March 19, 2024

A state trooper carries a sign handed to him to be place at a memorial honoring the victims killed in this week's elementary school shooting in Uvalde, Texas Saturday, May 28, 2022. (AP Photo/Jae C. Hong)

Last week, the mother of one of the children murdered in the Uvalde school shooting filed a lawsuit against the city, the school district and, Daniel Defense, the maker of the rifle the killer bought and used that day. The response to the shooting by law enforcement was an utter failure on almost every level. That’s hardly unusual. Similar botched failures to follow well-established active shooter response protocols have cost lives in places like Parkland and the Pulse Nightclub shooting.

But this suit, filed by Sandra Torres and backed by one of Michael Bloomberg’s gun control operations, is of a piece with others that have tried to put at least some of the blame on gunmakers for allegedly over-the-top and negligent marketing of their products that plaintiffs claim prompted the killers to act.

It’s an obvious attempt to sidestep the Protection of Lawful Commerce in Arms Act and hobble or bankrupt gun companies using lawfare where gun control hasn’t worked.

From US News . . .

The lawsuit accuses the city, the school district and several police departments of a “complete failure” to follow active shooter protocols and violations of the victims’ constitutional rights by “barricading them” inside two classrooms with the killer for more than an hour. The city said it doesn’t comment on pending litigation and the school district and police did not immediately return messages.

Torres is being helped by the legal arm of the group Everytown for Gun Safety. Her suit also names the manufacturer of the AR-style semiautomatic rifle that Salvador Ramos used to fire more than 100 rounds in the horrific mass shooting…

The new Uvalde suit alleges that marketing tactics by Daniel Defense violated the Federal Trade Commission Act by negligently using militaristic imagery, product placement in combat video games and social media to target “vulnerable and violent young men,” said Eric Tirschwell, executive director at Everytown Law…

This was the second lawsuit filed after the Uvalde shooting.
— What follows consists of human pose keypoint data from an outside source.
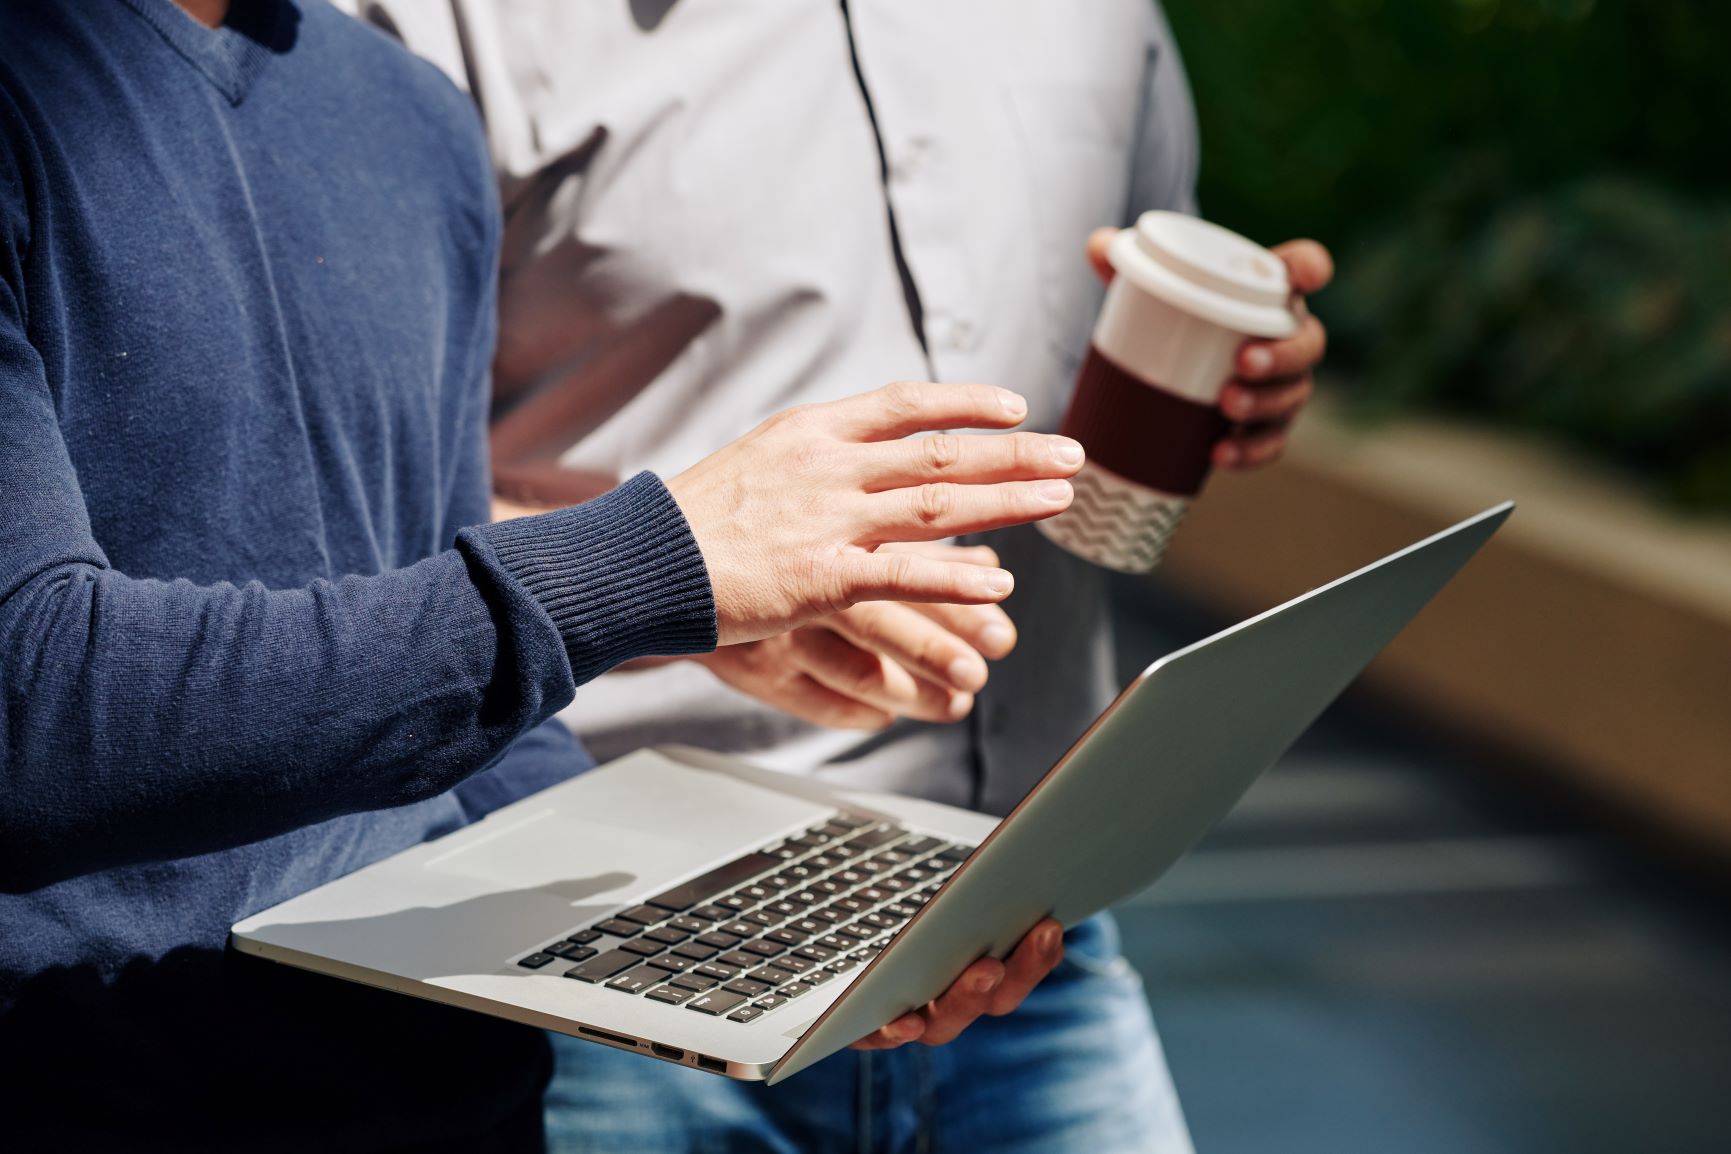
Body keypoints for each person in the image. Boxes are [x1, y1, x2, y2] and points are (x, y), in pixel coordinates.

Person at [0, 2, 1084, 1149]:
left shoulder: (409, 115)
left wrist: (728, 943)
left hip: (466, 1101)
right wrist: (658, 556)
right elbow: (34, 707)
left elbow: (458, 691)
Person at [356, 1, 1335, 1150]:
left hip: (1026, 921)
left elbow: (1136, 294)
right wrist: (680, 593)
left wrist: (1231, 370)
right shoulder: (438, 23)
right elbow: (338, 497)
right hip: (618, 955)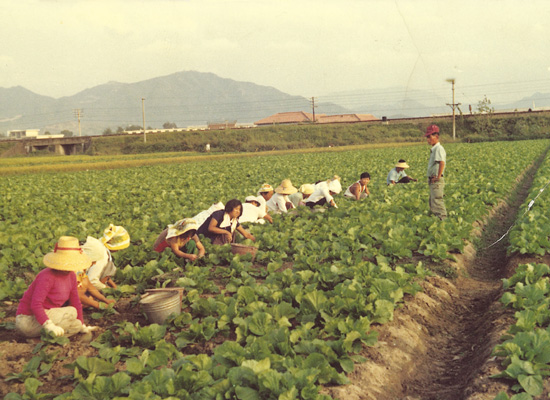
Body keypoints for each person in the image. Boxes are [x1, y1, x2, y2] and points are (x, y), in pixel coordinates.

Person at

Today, Daniel Defense CEO Marty Daniel issued a strongly-worded statement in response, including this . . .

This lawsuit is yet another in a growing line of blatant and legally unfounded attempts to bankrupt the firearms industry. We reject and will vigorously defend against these politically motivated attempts to blame Daniel Defense for the criminal actions of others, as well as to undermine your means of self-defense secured by the Second Amendment.

The erosion of public trust and personal responsibility in our nation has only served to embolden criminals and instigate crime waves across the country. Michael Bloomberg is the same person who wanted to blame obesity on soda cup size; now he wants to shift blame from the shooter to the firearm industry. 

Here’s Daniel’s full statement . . .

Notably, a $27 billion class action lawsuit was filed this morning in US District Court in Austin targeting those responsible for the disastrous response to the shooting. The suit names the Uvalde Consolidated Independent School District’s police department, the city of Uvalde Police Department, the Texas Department of Public Safety and individual officers from each of the named agencies who were there that day.

This latest lawsuit does not name Daniel Defense as a respondent.